As one might expect, determining whether a certain modification or improvement is “obvious” is one of the most difficult decisions in patent law. To make such a decision, a patent examiner would often study earlier patent papers to identify patents and published patent applications that are the most similar to the invention for which patent protection is sought. If all of the invention’s characteristics can be found in a single patent, the examiner will reject the patent as lacking originality (that is, it is the same as what was previously known and therefore is not new). If no patent has all of the characteristics, the examiner will combine two or more previous patents and look for all of the features in a combination of those prior patents. If the examiner finds such a combination, the invention will often be rejected as an obvious combination of components recognized in the previous art.

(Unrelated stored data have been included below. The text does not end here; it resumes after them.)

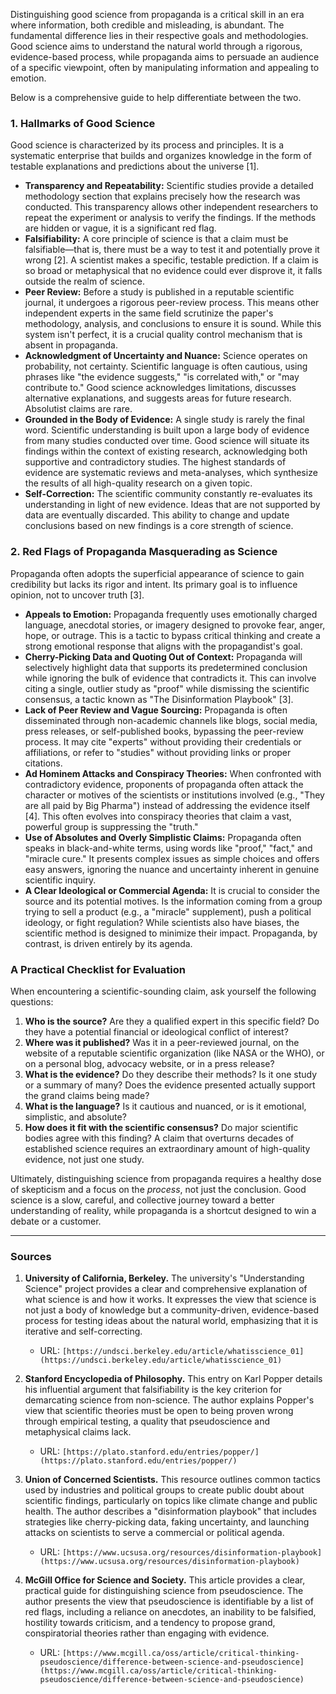 Distinguishing good science from propaganda is a critical skill in an era where information, both credible and misleading, is abundant. The fundamental difference lies in their respective goals and methodologies. Good science aims to understand the natural world through a rigorous, evidence-based process, while propaganda aims to persuade an audience of a specific viewpoint, often by manipulating information and appealing to emotion.

Below is a comprehensive guide to help differentiate between the two.

### 1. Hallmarks of Good Science

Good science is characterized by its process and principles. It is a systematic enterprise that builds and organizes knowledge in the form of testable explanations and predictions about the universe [1].

*   **Transparency and Repeatability:** Scientific studies provide a detailed methodology section that explains precisely how the research was conducted. This transparency allows other independent researchers to repeat the experiment or analysis to verify the findings. If the methods are hidden or vague, it is a significant red flag.
*   **Falsifiability:** A core principle of science is that a claim must be falsifiable—that is, there must be a way to test it and potentially prove it wrong [2]. A scientist makes a specific, testable prediction. If a claim is so broad or metaphysical that no evidence could ever disprove it, it falls outside the realm of science.
*   **Peer Review:** Before a study is published in a reputable scientific journal, it undergoes a rigorous peer-review process. This means other independent experts in the same field scrutinize the paper's methodology, analysis, and conclusions to ensure it is sound. While this system isn't perfect, it is a crucial quality control mechanism that is absent in propaganda.
*   **Acknowledgment of Uncertainty and Nuance:** Science operates on probability, not certainty. Scientific language is often cautious, using phrases like "the evidence suggests," "is correlated with," or "may contribute to." Good science acknowledges limitations, discusses alternative explanations, and suggests areas for future research. Absolutist claims are rare.
*   **Grounded in the Body of Evidence:** A single study is rarely the final word. Scientific understanding is built upon a large body of evidence from many studies conducted over time. Good science will situate its findings within the context of existing research, acknowledging both supportive and contradictory studies. The highest standards of evidence are systematic reviews and meta-analyses, which synthesize the results of all high-quality research on a given topic.
*   **Self-Correction:** The scientific community constantly re-evaluates its understanding in light of new evidence. Ideas that are not supported by data are eventually discarded. This ability to change and update conclusions based on new findings is a core strength of science.

### 2. Red Flags of Propaganda Masquerading as Science

Propaganda often adopts the superficial appearance of science to gain credibility but lacks its rigor and intent. Its primary goal is to influence opinion, not to uncover truth [3].

*   **Appeals to Emotion:** Propaganda frequently uses emotionally charged language, anecdotal stories, or imagery designed to provoke fear, anger, hope, or outrage. This is a tactic to bypass critical thinking and create a strong emotional response that aligns with the propagandist's goal.
*   **Cherry-Picking Data and Quoting Out of Context:** Propaganda will selectively highlight data that supports its predetermined conclusion while ignoring the bulk of evidence that contradicts it. This can involve citing a single, outlier study as "proof" while dismissing the scientific consensus, a tactic known as "The Disinformation Playbook" [3].
*   **Lack of Peer Review and Vague Sourcing:** Propaganda is often disseminated through non-academic channels like blogs, social media, press releases, or self-published books, bypassing the peer-review process. It may cite "experts" without providing their credentials or affiliations, or refer to "studies" without providing links or proper citations.
*   **Ad Hominem Attacks and Conspiracy Theories:** When confronted with contradictory evidence, proponents of propaganda often attack the character or motives of the scientists or institutions involved (e.g., "They are all paid by Big Pharma") instead of addressing the evidence itself [4]. This often evolves into conspiracy theories that claim a vast, powerful group is suppressing the "truth."
*   **Use of Absolutes and Overly Simplistic Claims:** Propaganda often speaks in black-and-white terms, using words like "proof," "fact," and "miracle cure." It presents complex issues as simple choices and offers easy answers, ignoring the nuance and uncertainty inherent in genuine scientific inquiry.
*   **A Clear Ideological or Commercial Agenda:** It is crucial to consider the source and its potential motives. Is the information coming from a group trying to sell a product (e.g., a "miracle" supplement), push a political ideology, or fight regulation? While scientists also have biases, the scientific method is designed to minimize their impact. Propaganda, by contrast, is driven entirely by its agenda.

### A Practical Checklist for Evaluation

When encountering a scientific-sounding claim, ask yourself the following questions:

1.  **Who is the source?** Are they a qualified expert in this specific field? Do they have a potential financial or ideological conflict of interest?
2.  **Where was it published?** Was it in a peer-reviewed journal, on the website of a reputable scientific organization (like NASA or the WHO), or on a personal blog, advocacy website, or in a press release?
3.  **What is the evidence?** Do they describe their methods? Is it one study or a summary of many? Does the evidence presented actually support the grand claims being made?
4.  **What is the language?** Is it cautious and nuanced, or is it emotional, simplistic, and absolute?
5.  **How does it fit with the scientific consensus?** Do major scientific bodies agree with this finding? A claim that overturns decades of established science requires an extraordinary amount of high-quality evidence, not just one study.

Ultimately, distinguishing science from propaganda requires a healthy dose of skepticism and a focus on the *process*, not just the conclusion. Good science is a slow, careful, and collective journey toward a better understanding of reality, while propaganda is a shortcut designed to win a debate or a customer.

---
### Sources

1.  **University of California, Berkeley.** The university's "Understanding Science" project provides a clear and comprehensive explanation of what science is and how it works. It expresses the view that science is not just a body of knowledge but a community-driven, evidence-based process for testing ideas about the natural world, emphasizing that it is iterative and self-correcting.
    *   URL: `[https://undsci.berkeley.edu/article/whatisscience_01](https://undsci.berkeley.edu/article/whatisscience_01)`

2.  **Stanford Encyclopedia of Philosophy.** This entry on Karl Popper details his influential argument that falsifiability is the key criterion for demarcating science from non-science. The author explains Popper's view that scientific theories must be open to being proven wrong through empirical testing, a quality that pseudoscience and metaphysical claims lack.
    *   URL: `[https://plato.stanford.edu/entries/popper/](https://plato.stanford.edu/entries/popper/)`

3.  **Union of Concerned Scientists.** This resource outlines common tactics used by industries and political groups to create public doubt about scientific findings, particularly on topics like climate change and public health. The author describes a "disinformation playbook" that includes strategies like cherry-picking data, faking uncertainty, and launching attacks on scientists to serve a commercial or political agenda.
    *   URL: `[https://www.ucsusa.org/resources/disinformation-playbook](https://www.ucsusa.org/resources/disinformation-playbook)`

4.  **McGill Office for Science and Society.** This article provides a clear, practical guide for distinguishing science from pseudoscience. The author presents the view that pseudoscience is identifiable by a list of red flags, including a reliance on anecdotes, an inability to be falsified, hostility towards criticism, and a tendency to propose grand, conspiratorial theories rather than engaging with evidence.
    *   URL: `[https://www.mcgill.ca/oss/article/critical-thinking-pseudoscience/difference-between-science-and-pseudoscience](https://www.mcgill.ca/oss/article/critical-thinking-pseudoscience/difference-between-science-and-pseudoscience)`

Rejections based on the combination of previous art references are quite prevalent in patent applications. To effectively utilize a combination of references to reject a patent application as apparent, the patent examiner must explain some basis for combining the references. Previously, patent attorneys might effectively argue against rejection by demonstrating that the inventors of the previous art references would not have considered combining their innovation with the other invention (s). The Supreme Court’s ruling in KSR International Co. v. Teleflex Inc. in 2007 made it simpler for an examiner to combine two references successfully in obvious denial. The Supreme Court specifically said that if combining two references gives only expected consequences, it would be clear to combine the two references—even if neither reference included an explicit reference to the other reference.